* [TASK DESCRIPTION]: Each entry should appear in the answer exactly as written.

--- SOURCE DATA Enclosed Below ---

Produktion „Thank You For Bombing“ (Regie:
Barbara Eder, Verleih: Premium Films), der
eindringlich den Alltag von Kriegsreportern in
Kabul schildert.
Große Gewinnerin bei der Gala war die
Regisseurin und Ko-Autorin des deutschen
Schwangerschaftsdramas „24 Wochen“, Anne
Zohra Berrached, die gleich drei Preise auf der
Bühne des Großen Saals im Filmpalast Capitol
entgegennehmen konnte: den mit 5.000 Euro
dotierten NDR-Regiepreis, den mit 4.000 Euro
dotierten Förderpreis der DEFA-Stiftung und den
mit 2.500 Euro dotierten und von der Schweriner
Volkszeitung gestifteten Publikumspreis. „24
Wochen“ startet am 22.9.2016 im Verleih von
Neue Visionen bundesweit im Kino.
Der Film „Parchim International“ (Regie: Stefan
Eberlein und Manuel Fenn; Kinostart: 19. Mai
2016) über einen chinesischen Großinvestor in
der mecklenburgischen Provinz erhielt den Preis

--- End of Enclosed SOURCE DATA ---

* [ANSWER BOX]:
Produktion „Thank You For Bombing“ (Regie:
Barbara Eder, Verleih: Premium Films), der
eindringlich den Alltag von Kriegsreportern in
Kabul schildert.
Große Gewinnerin bei der Gala war die
Regisseurin und Ko-Autorin des deutschen
Schwangerschaftsdramas „24 Wochen“, Anne
Zohra Berrached, die gleich drei Preise auf der
Bühne des Großen Saals im Filmpalast Capitol
entgegennehmen konnte: den mit 5.000 Euro
dotierten NDR-Regiepreis, den mit 4.000 Euro
dotierten Förderpreis der DEFA-Stiftung und den
mit 2.500 Euro dotierten und von der Schweriner
Volkszeitung gestifteten Publikumspreis. „24
Wochen“ startet am 22.9.2016 im Verleih von
Neue Visionen bundesweit im Kino.
Der Film „Parchim International“ (Regie: Stefan
Eberlein und Manuel Fenn; Kinostart: 19. Mai
2016) über einen chinesischen Großinvestor in
der mecklenburgischen Provinz erhielt den Preis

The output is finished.